My own style of playing has changed, I know. You say I play like Buck Clayton – if I do then it’s not a conscious thing. All trumpet players in the early stages of development get a kick from seeing how near they can get to the Louis sound – it’s a natural thing to do. It is a conscious thing, but if I play like anyone now I am not aware of it.

“My own style of playing changed when Eddie Taylor joined the band on drums – I felt it happening. Eddie came up through the modern school of drumming, and he plays with a far less dictatorial style than any of the traditional drummers I have played with. There is, for instance, a marked difference between his playing and that of his forerunner, Stan Greig. Stan was one of the best drummers in the country but he had that dictatorial style that emphasises the beat – like Zutty Singleton – and that actual way of stressing the beat is in striking contrast to Eddie’s drumming, which is much more fluid – with more implication than emphasis.

“Eddie, along with Ian and Brian, strongly affected my playing. There was this definite change away from the emphasised four beats to the bar, which was a hangover from my old trad days. I was getting to a stage when I found myself playing very much on the beat – it is an easy thing to get into.

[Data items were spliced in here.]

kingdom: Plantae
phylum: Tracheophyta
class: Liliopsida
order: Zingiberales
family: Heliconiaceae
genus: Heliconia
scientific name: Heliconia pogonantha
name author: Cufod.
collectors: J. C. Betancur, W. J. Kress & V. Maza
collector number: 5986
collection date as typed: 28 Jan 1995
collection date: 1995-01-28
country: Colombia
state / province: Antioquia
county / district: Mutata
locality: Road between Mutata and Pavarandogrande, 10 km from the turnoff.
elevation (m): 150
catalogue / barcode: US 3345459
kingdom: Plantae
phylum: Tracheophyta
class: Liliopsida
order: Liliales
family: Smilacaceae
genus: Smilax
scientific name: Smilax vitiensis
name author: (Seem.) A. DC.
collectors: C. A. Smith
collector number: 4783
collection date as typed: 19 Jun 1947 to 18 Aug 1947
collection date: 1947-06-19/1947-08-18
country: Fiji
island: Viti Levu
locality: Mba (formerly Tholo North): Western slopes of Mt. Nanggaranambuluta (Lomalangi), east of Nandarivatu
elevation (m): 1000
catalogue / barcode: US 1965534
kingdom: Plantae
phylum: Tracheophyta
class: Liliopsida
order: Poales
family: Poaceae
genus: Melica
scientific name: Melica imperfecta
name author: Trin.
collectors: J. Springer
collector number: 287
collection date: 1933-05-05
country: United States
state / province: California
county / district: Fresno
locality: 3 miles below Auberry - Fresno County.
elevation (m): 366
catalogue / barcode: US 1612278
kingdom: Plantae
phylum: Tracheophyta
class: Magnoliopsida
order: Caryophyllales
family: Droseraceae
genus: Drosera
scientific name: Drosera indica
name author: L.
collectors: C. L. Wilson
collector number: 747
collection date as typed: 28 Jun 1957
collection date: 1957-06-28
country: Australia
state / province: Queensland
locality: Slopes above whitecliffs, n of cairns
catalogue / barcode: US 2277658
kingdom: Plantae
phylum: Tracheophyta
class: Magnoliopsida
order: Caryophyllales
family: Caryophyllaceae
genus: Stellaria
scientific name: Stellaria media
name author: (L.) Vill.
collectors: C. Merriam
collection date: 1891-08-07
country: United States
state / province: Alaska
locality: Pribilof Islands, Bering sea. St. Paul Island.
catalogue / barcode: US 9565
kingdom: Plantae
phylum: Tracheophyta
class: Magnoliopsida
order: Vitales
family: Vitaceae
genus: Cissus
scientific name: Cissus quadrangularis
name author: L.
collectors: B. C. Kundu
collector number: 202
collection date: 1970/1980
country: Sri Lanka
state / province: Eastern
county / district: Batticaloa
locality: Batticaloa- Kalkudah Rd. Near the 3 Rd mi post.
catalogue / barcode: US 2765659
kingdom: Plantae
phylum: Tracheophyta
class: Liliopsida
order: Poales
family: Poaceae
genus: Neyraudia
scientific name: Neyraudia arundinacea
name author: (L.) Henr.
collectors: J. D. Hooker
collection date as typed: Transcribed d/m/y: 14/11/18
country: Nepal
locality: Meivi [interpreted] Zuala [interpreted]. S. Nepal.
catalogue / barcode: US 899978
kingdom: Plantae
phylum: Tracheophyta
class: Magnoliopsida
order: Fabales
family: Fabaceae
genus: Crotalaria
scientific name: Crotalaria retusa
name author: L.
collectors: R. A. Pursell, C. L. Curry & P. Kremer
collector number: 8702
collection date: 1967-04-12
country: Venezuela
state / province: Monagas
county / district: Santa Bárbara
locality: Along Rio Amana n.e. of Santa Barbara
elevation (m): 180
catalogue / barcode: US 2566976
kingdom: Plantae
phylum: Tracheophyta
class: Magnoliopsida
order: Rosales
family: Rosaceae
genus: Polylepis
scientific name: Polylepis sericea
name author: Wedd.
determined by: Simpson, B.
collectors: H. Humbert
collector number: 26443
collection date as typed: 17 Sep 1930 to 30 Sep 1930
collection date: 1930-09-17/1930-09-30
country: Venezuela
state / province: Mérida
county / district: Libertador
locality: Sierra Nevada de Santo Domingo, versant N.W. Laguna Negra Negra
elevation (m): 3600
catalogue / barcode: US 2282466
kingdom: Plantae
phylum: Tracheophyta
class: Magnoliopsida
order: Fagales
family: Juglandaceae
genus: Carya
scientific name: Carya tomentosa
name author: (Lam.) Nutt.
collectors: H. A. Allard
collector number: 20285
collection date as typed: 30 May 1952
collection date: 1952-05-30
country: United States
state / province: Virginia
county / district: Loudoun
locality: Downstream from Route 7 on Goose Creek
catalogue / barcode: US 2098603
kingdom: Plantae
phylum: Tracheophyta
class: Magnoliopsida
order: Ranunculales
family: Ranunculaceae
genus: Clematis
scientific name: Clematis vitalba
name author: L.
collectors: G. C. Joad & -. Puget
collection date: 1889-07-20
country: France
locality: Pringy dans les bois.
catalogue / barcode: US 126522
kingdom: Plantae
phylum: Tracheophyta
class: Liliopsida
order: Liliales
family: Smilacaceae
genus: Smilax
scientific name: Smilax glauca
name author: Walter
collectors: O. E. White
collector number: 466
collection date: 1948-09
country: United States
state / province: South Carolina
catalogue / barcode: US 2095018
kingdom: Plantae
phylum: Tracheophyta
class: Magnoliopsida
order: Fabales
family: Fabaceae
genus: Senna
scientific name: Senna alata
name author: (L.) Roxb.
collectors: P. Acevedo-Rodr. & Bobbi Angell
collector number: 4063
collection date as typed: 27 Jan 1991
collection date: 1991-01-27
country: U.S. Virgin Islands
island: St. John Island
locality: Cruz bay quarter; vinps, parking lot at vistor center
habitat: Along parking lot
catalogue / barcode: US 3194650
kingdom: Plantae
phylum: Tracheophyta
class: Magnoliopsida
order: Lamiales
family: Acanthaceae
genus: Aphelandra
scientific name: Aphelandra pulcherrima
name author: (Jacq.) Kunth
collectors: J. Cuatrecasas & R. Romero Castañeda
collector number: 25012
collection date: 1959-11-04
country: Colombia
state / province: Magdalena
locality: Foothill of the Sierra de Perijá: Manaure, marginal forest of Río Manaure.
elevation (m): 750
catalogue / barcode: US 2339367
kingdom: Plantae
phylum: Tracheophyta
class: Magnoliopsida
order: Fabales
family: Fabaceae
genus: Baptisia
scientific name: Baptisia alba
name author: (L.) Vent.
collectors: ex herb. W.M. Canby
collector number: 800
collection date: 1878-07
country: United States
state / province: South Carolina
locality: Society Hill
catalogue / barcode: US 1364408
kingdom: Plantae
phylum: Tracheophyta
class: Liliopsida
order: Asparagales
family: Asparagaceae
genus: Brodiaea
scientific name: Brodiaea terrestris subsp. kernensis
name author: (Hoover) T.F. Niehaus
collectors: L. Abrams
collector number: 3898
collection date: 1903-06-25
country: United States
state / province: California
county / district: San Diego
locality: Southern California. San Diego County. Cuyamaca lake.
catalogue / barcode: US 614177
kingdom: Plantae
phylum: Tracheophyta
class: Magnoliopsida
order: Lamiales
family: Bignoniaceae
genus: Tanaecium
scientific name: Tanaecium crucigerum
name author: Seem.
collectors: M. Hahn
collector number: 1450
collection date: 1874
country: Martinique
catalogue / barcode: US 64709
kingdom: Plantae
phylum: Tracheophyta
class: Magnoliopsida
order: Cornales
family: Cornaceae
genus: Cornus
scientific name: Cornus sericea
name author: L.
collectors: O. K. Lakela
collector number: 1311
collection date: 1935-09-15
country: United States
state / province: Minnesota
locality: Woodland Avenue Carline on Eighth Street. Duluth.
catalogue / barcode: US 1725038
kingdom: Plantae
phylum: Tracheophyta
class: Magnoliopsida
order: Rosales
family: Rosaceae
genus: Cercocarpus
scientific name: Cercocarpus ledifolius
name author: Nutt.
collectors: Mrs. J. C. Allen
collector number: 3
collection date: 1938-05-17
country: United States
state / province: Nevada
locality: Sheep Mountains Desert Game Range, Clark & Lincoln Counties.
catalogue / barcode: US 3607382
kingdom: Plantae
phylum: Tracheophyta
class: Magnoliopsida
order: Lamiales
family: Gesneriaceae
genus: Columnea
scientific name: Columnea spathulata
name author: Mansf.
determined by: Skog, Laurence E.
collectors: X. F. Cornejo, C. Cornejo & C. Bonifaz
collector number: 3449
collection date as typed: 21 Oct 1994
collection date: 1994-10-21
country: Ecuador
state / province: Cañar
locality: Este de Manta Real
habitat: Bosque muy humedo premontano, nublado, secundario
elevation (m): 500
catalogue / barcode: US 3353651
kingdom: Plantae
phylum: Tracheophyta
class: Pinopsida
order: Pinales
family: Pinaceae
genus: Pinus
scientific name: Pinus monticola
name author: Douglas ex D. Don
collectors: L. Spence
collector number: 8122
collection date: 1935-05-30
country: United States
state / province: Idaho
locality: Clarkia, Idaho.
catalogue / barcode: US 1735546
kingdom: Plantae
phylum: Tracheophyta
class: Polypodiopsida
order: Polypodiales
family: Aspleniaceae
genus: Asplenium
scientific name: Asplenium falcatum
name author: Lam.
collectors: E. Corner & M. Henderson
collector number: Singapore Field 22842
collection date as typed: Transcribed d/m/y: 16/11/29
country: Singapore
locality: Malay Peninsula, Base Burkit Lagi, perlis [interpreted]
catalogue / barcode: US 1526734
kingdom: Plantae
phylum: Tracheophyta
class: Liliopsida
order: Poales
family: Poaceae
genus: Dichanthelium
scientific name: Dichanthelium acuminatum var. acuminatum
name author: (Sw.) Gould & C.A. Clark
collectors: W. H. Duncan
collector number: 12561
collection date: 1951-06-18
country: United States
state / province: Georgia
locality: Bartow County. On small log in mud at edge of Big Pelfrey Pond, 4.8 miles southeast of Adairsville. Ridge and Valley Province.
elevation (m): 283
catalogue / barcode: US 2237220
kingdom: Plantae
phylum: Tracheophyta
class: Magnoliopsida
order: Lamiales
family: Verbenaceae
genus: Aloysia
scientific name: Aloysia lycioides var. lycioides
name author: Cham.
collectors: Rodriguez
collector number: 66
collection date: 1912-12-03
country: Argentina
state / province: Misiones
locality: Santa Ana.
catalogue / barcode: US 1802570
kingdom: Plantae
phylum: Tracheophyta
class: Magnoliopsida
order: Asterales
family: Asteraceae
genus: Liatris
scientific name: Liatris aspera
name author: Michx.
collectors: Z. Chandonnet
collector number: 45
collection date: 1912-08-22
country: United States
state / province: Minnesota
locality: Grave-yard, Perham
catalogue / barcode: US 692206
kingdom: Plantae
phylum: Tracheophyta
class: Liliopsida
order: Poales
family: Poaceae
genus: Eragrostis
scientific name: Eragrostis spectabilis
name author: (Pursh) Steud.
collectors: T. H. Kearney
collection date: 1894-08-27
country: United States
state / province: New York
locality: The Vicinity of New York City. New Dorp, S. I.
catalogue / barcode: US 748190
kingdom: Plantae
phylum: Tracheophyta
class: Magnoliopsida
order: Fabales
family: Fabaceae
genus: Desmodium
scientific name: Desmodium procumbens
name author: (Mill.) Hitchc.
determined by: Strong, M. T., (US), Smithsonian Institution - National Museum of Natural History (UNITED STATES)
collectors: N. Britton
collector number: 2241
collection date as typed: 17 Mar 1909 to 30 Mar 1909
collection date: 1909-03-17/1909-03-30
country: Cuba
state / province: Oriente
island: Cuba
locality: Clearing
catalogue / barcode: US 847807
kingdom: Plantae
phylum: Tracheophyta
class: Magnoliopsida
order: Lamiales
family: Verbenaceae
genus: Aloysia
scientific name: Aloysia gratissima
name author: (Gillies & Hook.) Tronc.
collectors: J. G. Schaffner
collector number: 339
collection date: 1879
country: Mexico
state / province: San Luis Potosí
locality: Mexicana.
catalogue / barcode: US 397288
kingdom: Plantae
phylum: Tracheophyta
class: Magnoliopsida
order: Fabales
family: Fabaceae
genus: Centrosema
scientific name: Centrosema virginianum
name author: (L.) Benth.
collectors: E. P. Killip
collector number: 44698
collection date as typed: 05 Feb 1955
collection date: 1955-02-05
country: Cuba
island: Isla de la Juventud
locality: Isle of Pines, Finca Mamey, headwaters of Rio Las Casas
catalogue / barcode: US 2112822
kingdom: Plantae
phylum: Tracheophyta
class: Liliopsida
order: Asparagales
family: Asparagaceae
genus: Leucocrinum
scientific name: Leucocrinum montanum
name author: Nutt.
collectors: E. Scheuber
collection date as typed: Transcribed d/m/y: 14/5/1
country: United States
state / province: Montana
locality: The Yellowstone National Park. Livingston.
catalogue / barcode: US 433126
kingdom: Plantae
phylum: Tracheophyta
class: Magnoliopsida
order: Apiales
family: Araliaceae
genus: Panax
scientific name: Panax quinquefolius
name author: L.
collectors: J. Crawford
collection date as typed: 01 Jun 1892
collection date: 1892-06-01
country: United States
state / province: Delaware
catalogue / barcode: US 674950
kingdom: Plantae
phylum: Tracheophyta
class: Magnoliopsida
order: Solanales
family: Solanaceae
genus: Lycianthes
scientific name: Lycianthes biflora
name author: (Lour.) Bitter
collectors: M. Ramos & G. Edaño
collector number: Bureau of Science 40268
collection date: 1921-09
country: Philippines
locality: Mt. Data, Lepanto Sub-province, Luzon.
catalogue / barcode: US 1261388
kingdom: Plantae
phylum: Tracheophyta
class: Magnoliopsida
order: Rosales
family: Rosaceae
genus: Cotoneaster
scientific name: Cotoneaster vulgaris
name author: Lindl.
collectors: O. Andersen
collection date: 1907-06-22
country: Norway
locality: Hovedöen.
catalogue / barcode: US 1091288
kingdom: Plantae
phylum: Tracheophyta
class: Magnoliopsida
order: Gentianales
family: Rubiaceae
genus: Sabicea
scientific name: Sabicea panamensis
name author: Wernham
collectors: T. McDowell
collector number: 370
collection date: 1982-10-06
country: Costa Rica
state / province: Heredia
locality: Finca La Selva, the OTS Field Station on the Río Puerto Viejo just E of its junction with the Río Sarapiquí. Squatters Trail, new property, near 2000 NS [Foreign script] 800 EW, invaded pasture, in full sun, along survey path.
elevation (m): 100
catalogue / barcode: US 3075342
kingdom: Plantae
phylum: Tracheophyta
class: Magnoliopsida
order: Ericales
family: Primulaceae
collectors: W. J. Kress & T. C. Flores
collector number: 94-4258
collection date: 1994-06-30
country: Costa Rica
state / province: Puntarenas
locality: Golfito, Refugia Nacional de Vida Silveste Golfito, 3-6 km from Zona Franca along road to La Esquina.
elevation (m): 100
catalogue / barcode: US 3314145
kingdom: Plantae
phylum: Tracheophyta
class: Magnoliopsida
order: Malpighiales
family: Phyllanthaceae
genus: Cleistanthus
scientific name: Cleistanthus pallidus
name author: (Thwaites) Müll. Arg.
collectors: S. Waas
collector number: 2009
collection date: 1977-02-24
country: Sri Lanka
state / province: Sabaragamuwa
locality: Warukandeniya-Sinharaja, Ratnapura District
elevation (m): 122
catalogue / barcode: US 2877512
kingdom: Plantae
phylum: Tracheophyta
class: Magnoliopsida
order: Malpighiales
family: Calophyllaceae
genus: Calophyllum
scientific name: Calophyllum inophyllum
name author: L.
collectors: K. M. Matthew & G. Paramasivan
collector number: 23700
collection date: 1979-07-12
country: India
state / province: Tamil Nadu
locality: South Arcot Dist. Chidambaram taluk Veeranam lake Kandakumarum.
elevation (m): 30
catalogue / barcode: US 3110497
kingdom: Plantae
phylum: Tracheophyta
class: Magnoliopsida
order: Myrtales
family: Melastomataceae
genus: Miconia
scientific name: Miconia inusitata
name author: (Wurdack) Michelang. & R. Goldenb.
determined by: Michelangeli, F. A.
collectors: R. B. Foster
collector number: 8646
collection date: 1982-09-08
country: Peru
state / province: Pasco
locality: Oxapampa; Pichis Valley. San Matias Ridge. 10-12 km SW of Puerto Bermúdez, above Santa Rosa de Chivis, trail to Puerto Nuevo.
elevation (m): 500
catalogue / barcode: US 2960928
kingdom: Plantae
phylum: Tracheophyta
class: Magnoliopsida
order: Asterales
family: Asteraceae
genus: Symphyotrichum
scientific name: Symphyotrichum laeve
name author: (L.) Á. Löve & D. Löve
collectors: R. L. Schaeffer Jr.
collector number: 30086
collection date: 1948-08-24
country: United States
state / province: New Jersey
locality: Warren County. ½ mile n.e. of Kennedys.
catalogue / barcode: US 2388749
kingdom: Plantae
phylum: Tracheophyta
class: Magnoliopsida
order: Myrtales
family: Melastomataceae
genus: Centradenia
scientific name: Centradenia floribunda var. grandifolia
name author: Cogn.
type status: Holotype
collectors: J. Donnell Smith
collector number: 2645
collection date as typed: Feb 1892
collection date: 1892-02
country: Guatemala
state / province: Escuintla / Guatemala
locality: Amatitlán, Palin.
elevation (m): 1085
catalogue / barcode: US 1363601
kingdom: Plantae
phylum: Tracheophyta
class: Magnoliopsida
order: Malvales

“Of course it takes time for a band to settle down – in two or three years I think, and hope, we shall establish an absolutely cohesive style. It’s coming now, but it does mean that you have to listen carefully to the players you have with you. I couldn’t make head or tail of Joe Temperley when he first joined us, and I am sure he didn’t understand what I was doing. But now we both pick up ideas from each other – ideas that work their way into my playing and vice versa. You must find out how to use to the fullest extent the musicians you have with you.

“It’s really a sort of Chinese frame of mind. We don’t expect to produce a finished product straight away – it is just a matter of going quietly along. And then suddenly you may reach a peak and then just as quickly it all begins to fall apart. But that is music, that is the way it works”.